More in line with what I was expecting.
On a different topic, I'm surprised to see the CPU performance difference between the SE and Plus in your results. They are both 8 MHz 68000 on a 16-bit bus, and I'd always thought their performance was identical. But I dimly remember something is different about how they interleave access to RAM between the CPU and the video circuit.
So this is due to the improved SE design like you say, wrt the video.

The CPU gets 100% of the memory time during the vertical blanking with both machines, but on the Plus, it only gets... 50% I think it is... of the time during the screen draw period, while on the SE it gets 3/4 of the time???. The way they did it was set up the SE so that it had a bigger shift register and it read two 16bit words of the memory and cached it, instead of a single 16bit word on the Plus. It was able to read two words in not much more time than one, and so left more time for the CPU to do its thing before the video circuit needed memory again.

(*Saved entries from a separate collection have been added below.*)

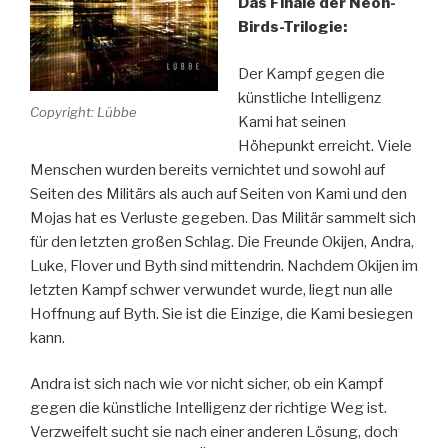
Das Finale der Neon-
Birds-Trilogie:
Der Kampf gegen die
künstliche Intelligenz
Copyright: Lübbe
Kami hat seinen
Höhepunkt erreicht. Viele
Menschen wurden bereits vernichtet und sowohl auf
Seiten des Militärs als auch auf Seiten von Kami und den
Mojas hat es Verluste gegeben. Das Militär sammelt sich
für den letzten großen Schlag. Die Freunde Okijen, Andra,
Luke, Flover und Byth sind mittendrin. Nachdem Okijen im
letzten Kampf schwer verwundet wurde, liegt nun alle
Hoffnung auf Byth. Sie ist die Einzige, die Kami besiegen
kann.
Andra ist sich nach wie vor nicht sicher, ob ein Kampf
gegen die künstliche Intelligenz der richtige Weg ist.
Verzweifelt sucht sie nach einer anderen Lösung, doch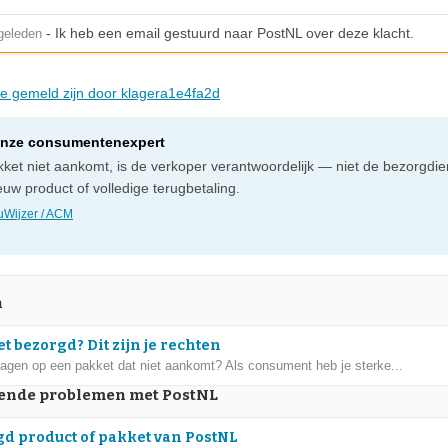
- Ik heb een email gestuurd naar PostNL over deze klacht.
geleden
die gemeld zijn door klagera1e4fa2d
onze consumentenexpert
ket niet aankomt, is de verkoper verantwoordelijk — niet de bezorgdien
uw product of volledige terugbetaling.
Wijzer / ACM
n
t bezorgd? Dit zijn je rechten
dagen op een pakket dat niet aankomt? Als consument heb je sterke...
nde problemen met PostNL
d product of pakket van PostNL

The CPU can access RAM during screen drawing the whole time the shift register clocks out its data...

If I remember correctly, the 32bits the SE reads is half video data and half floppy drive spindle speed data... for reasons.

Edit : to be clear, I need to verify the timings, but you get the idea, the RAM is available to the CPU for periods which are twice as long during the screen draw phase.